WHAT YOU HAVE TO DO: Retype nothing except the lines below from the one with "vfov_deg: 77.3" through the one with "f_number: 2.8", exactly, with images left out.

*** THE DATA ***

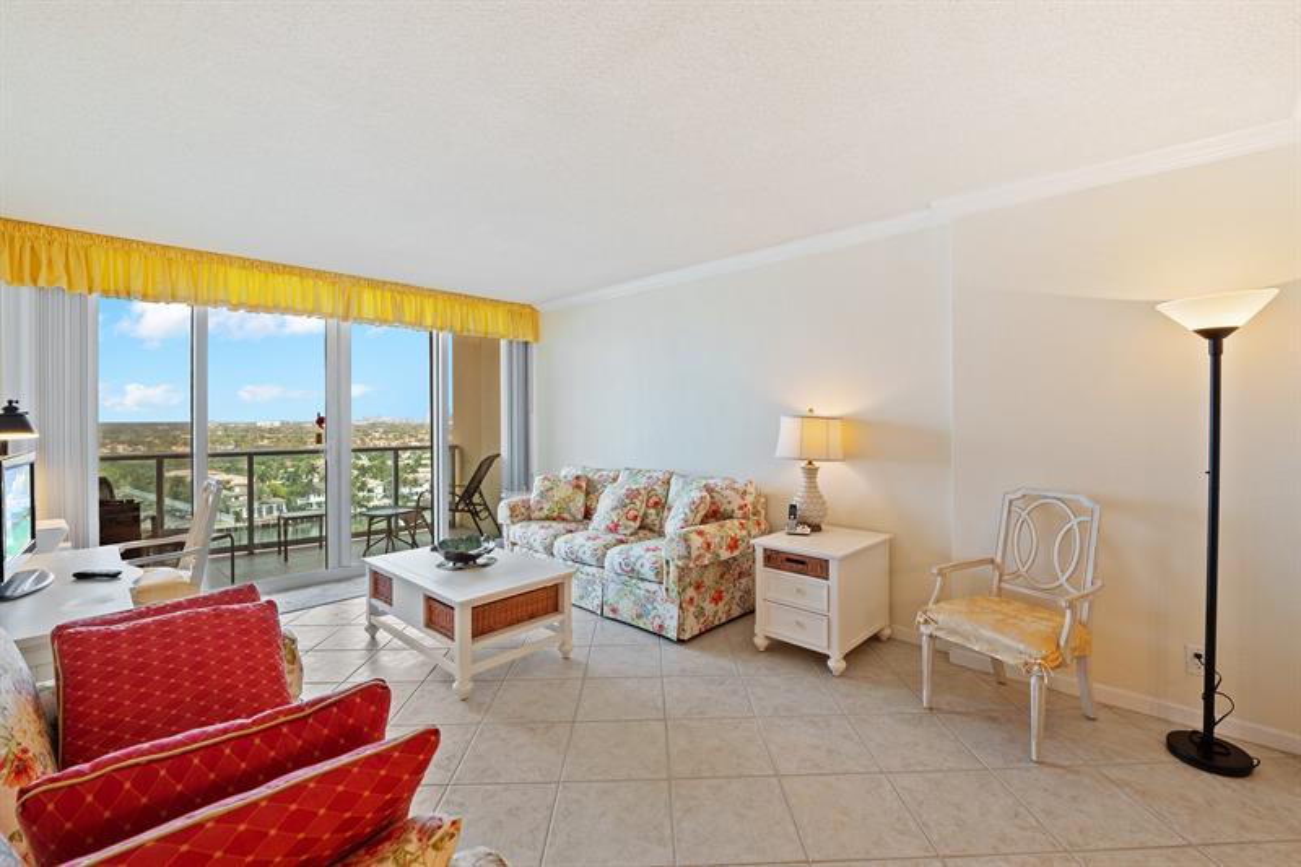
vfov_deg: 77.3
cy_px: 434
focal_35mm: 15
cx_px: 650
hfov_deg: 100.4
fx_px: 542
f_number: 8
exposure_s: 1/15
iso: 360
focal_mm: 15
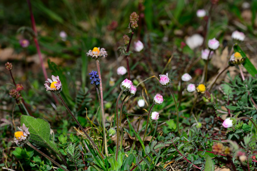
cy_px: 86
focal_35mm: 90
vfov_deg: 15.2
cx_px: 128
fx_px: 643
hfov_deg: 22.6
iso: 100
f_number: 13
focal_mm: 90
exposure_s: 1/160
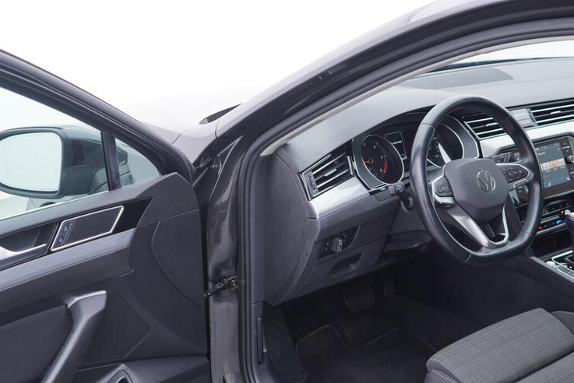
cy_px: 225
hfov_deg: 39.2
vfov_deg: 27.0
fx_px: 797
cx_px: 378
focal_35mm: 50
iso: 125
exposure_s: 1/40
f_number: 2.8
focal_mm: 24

*** End of THE DATA ***
*** THE DATA ***

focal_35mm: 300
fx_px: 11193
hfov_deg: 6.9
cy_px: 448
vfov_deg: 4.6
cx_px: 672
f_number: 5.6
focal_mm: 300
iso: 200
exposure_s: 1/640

*** End of THE DATA ***

RESPONSE TO THE TASK:
vfov_deg: 77.3
cy_px: 434
focal_35mm: 15
cx_px: 650
hfov_deg: 100.4
fx_px: 542
f_number: 8
exposure_s: 1/15
iso: 360
focal_mm: 15
cy_px: 86
focal_35mm: 90
vfov_deg: 15.2
cx_px: 128
fx_px: 643
hfov_deg: 22.6
iso: 100
f_number: 13
focal_mm: 90
exposure_s: 1/160
cy_px: 225
hfov_deg: 39.2
vfov_deg: 27.0
fx_px: 797
cx_px: 378
focal_35mm: 50
iso: 125
exposure_s: 1/40
f_number: 2.8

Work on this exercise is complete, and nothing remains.